North Texas governments are tightening restrictions on where people can gather as the rate of new coronavirus cases show no sign of slowing.

Meanwhile, stay-at-home orders issued by local governments are causing widespread business and restaurant closures.

Some may wonder how governments are supposed to enforce their orders when some cities lie in multiple counties. The same applies to residents who live and work in separate counties.

Attorney David Coale with Dallas-based Lynn Pinker Cox & Hurst said disaster declarations among city, county and state governments are meant to be in lockstep with one another.

"Counties and cities are very closely tied together," Coale said. "A city that has an emergency management plan in place really can't just pop up and say 'I'm gonna do my own thing separate.' They're constrained by laws they have already adopted that make them behave in a certain way during a catastrophe like this."


When orders vary between counties, it makes it difficult for county officials to ensure compliance, especially if a resident is mobile, he said.

"It's a real problem. ...The local entity has the power under emergency management plan to treat violations of its plan as ... basically a Class B misdemeanor," Coale said, adding that law enforcement officers are not always strict on issuing citations.

County orders will generally supersede a city's if the city order is less restrictive, according to the Texas Association of Counties.

"The state may issue more restrictive orders than the feds; the counties may issue more restrictive orders than the state ... A city may issue orders that are more restrictive than the county," a Texas Association of Counties spokesperson said in an email.


As of March 24, Dallas, Denton, Tarrant and Collin counties had issued stay-at-home orders. Those orders generally ban any gathering of people outside of one's place of residence but allow for certain essential business and government operations to continue. But some county orders are less strict on what qualifies as an essential business.

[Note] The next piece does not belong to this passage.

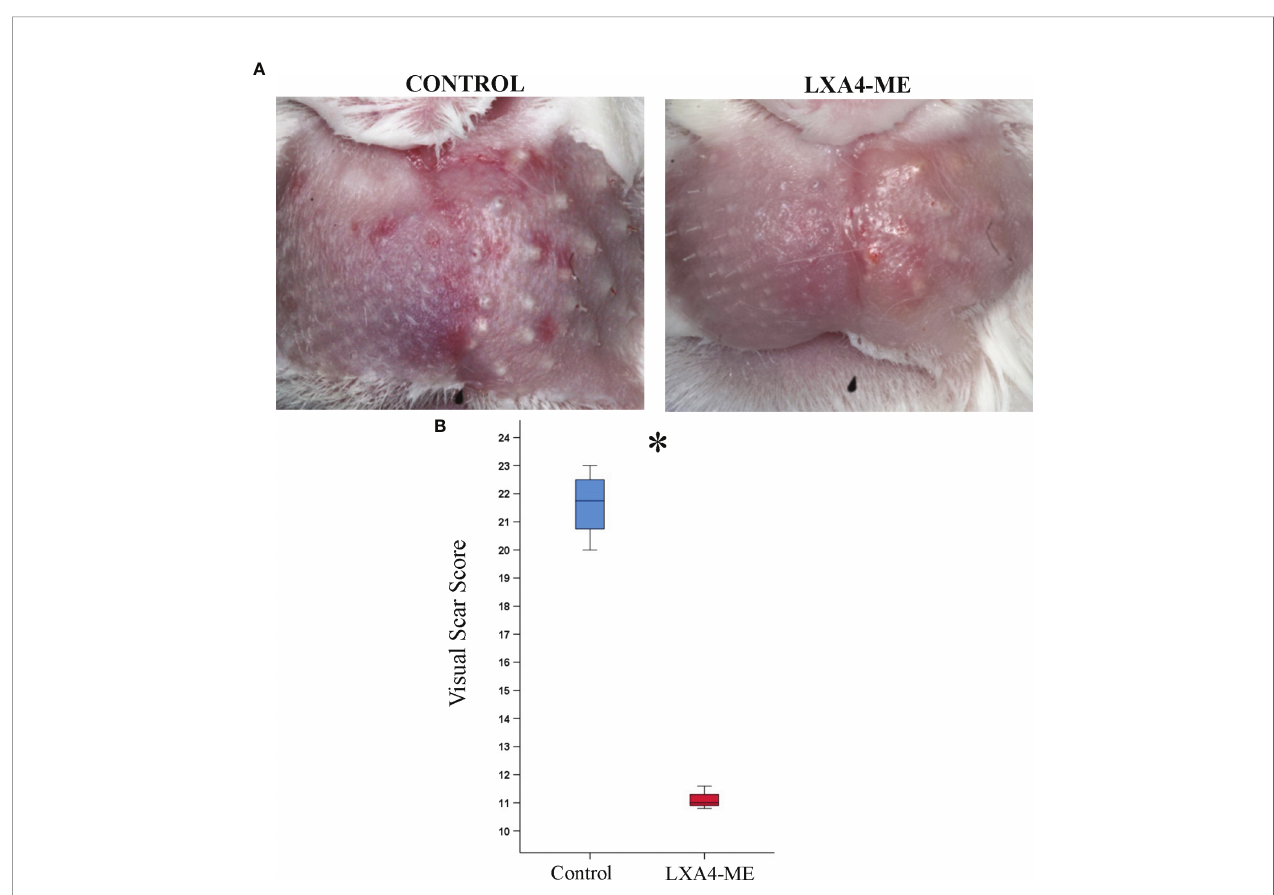
FIGURE 2 | Visual Scar Assessment. (A) Clinical photographs 42 days after cleft lip repair surgery in rabbits treated with phosphate-buffered saline (PBS) (control) or with methyl-ester of lipoxin A 4 (LXA 4 -ME) (treatment). (B) Animals treated with LXA 4 -ME demonstrated reduced visual scarring scores assessed with the Modi fi ed Manchester Scar Scale (median=11.00; 25 th ; 75 th percentile=10.95, 11.15) compared to animals that received only PBS (control) (median=21.75; 25 th ; 75 th percentile=21.12, 22.25) (statistically signi fi cant at *P < 0.05, Mann-Whitney U test; n=4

Collin County Judge Chris Hill, for example, said at a March 24 press conference that all businesses, jobs and workers are essential to the financial health and well-being of the local economy,

“Persons who are employed need to stay employed,” Hill said. “Persons who lack employment need to gain employment. Businesses that are able to remain open need to remain open.”

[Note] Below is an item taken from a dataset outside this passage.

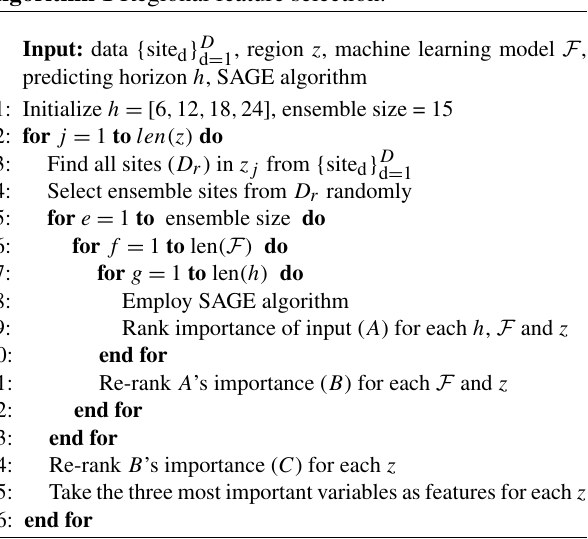
Algorithm 1 Regional feature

Alternatively, Dallas County has limited the scope of essential services to include things like sanitation, utilities, health care facilities, pharmacies and anything in the food supply chain.


Both Collin and Dallas Counties orders expire around the same date. But Dallas County Judge Clay Jenkins said his order will most likely be extended beyond its April 3 expiration, as health conditions are expected to worsen.

“The estimate from the medical community is not two weeks, it’s months unfortunately,” Jenkins said at a March 23 news conference. “I hope that turns out to be wrong.”

Coale stressed that the Texas Government Code may not easily provide for coordination between counties amid a disaster.

"If there's a hurricane and it hurts Corpus Christi, they should be able to act and not bother Dallas," Coale said. "But if you have two counties next to each other doing separate things—that's just a problem, and it's a consequence of having something as decentralized as our government code is."